** WRITTEN REQUEST **
State how many lines in the entries below contain the word "order". Give only the number.

** RECORDS FOR THIS EXERCISE **
----------------------------------------

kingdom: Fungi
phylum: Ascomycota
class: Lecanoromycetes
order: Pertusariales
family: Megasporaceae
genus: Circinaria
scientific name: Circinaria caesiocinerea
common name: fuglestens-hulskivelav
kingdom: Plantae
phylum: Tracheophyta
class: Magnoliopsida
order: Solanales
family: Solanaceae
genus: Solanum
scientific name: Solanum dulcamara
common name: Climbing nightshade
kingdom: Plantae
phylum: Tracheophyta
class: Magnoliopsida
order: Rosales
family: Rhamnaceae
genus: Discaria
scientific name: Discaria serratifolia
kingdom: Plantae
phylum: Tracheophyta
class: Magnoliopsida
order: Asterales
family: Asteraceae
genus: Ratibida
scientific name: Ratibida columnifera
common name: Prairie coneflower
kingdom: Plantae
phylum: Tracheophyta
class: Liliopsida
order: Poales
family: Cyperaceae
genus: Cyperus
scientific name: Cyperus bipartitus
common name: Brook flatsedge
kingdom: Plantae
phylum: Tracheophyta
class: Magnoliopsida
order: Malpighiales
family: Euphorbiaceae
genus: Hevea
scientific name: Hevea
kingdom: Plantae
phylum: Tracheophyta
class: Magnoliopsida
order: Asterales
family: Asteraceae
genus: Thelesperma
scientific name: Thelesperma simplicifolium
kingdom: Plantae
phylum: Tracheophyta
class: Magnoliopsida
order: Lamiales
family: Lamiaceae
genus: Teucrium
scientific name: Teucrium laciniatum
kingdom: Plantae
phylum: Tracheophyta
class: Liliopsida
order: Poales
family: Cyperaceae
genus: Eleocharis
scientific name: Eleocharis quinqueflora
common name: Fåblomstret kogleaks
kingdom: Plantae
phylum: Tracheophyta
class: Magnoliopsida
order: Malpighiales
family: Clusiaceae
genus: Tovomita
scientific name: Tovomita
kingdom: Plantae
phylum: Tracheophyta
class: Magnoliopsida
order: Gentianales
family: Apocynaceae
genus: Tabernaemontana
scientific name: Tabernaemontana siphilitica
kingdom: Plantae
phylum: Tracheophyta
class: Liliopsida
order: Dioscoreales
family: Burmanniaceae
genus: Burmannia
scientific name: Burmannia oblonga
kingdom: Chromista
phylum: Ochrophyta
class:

----------------------------------------

** TASK SOLUTION **
12